Ao mesmo tempo, outro problema que merece atenção é o crescimento de um perfil de vítimas como a dentista Denise Tizo de Oliveira, 27, morta pelo marido, Vinícius Franco de Farias, a facadas, mesmo grávida de oito meses. São crimes cruéis contra vítimas cada vez mais jovens.


Esse recorte merece uma atenção especial por parte do poder público. O feminicídio e as demais agressões contra a mulher são crimes de manifestação de poder. O autor se vê proprietário daquele corpo feminino. O fato de os mais jovens estarem tão envolvidos nos milhares de registros ocorridos por ano aponta para a necessidade de discutir a questão dentro das escolas.


É na adolescência, momento no qual nos reconhecemos em relações amorosas de maneira inédita, que os jovens precisam debater sobre o consentimento e o direito de negação de ambas partes do contrato social. Sem essa abordagem multidisciplinar, que precisa começar até mesmo na primeira infância, os jovens são iscas fáceis para discursos misóginos presentes, por exemplo, na internet, que transformam essas pessoas, muitas vezes decepcionadas após algum episódio de frustração, em potenciais agressores.

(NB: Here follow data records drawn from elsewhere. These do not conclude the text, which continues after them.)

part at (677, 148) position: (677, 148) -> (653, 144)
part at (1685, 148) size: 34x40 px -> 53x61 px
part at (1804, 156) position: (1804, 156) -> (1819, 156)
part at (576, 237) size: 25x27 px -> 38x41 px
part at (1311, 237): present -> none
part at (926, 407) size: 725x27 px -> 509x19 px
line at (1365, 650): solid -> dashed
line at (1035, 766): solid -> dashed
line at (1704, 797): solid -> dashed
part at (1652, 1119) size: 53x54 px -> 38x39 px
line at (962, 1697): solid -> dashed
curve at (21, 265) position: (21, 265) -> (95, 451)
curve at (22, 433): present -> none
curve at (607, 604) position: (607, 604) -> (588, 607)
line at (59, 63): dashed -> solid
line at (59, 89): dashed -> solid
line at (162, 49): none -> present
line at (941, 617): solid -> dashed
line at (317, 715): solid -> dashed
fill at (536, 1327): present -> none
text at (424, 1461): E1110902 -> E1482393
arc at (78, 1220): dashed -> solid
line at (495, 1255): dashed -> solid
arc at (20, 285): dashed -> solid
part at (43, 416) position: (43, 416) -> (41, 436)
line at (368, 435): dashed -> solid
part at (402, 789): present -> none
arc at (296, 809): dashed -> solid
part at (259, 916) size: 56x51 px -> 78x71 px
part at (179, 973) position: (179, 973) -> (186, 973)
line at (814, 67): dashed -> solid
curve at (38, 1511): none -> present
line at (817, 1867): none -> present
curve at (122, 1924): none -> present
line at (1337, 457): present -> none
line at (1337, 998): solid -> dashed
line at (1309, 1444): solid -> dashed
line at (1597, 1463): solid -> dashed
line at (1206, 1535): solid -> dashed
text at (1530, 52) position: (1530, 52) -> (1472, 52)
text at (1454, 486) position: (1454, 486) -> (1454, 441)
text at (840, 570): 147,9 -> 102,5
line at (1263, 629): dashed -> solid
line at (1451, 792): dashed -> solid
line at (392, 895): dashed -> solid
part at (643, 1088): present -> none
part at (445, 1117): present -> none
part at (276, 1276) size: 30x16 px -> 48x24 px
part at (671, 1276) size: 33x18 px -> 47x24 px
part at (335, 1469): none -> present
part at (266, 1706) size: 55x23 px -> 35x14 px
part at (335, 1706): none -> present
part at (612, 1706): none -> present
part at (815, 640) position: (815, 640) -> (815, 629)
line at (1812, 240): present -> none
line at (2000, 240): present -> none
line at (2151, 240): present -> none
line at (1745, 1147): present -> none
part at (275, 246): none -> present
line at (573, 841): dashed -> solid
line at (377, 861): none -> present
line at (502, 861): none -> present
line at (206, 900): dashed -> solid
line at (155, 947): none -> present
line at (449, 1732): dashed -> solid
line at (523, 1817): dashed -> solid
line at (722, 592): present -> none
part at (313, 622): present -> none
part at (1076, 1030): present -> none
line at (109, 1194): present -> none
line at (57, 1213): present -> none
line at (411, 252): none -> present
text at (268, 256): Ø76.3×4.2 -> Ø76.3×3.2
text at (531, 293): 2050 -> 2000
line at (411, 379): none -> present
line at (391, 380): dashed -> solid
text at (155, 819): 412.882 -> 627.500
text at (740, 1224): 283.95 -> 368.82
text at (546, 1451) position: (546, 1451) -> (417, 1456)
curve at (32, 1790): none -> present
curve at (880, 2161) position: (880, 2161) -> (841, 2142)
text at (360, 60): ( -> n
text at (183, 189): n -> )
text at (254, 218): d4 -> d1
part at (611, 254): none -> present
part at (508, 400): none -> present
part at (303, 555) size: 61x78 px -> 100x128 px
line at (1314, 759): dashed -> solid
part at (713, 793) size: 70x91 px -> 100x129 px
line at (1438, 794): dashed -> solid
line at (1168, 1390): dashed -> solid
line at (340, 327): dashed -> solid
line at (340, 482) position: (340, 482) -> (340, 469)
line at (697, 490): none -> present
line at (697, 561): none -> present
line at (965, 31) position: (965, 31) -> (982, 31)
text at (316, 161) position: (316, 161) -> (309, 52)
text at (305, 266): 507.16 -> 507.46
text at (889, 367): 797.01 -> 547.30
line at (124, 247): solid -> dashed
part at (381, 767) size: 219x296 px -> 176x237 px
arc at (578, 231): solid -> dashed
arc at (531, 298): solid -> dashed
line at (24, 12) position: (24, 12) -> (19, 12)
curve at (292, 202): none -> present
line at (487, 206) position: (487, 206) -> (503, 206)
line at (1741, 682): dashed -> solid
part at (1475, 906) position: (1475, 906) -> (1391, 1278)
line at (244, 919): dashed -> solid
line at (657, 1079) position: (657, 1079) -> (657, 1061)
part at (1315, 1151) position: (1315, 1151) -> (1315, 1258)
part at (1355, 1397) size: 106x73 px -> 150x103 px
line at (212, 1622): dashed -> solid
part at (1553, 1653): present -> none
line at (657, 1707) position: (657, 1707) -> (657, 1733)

Aqui, cabe o papel dos pais na vigilância sobre aquilo que o filho consome, principalmente no celular. É preciso monitorar de perto, pois adolescente não deve ter sua privacidade 100% assegurada neste momento da vida, afinal ainda está num período de formação intelectual e social.


Neste sentido, a prevenção é o melhor remédio. No podcast citado, a promotora Silvia Chakian relata a dificuldade de "virar a mesa", após o adolescente ser capturado pelo discurso misógino. Em suma, a comunidade red pill – pessoas que deslegitimam experiências femininas e promovem rivalidade entre os sexos na internet – se baseia em uma ideologia totalmente incoerente, o que dificulta a abordagem de especialistas, como psicólogos.


É comum que a misoginia abarque jovens que fazem parte de uma minoria, por exemplo, mas ainda assim escolhem o caminho da opressão como defesa, numa lógica com potencial destruidor.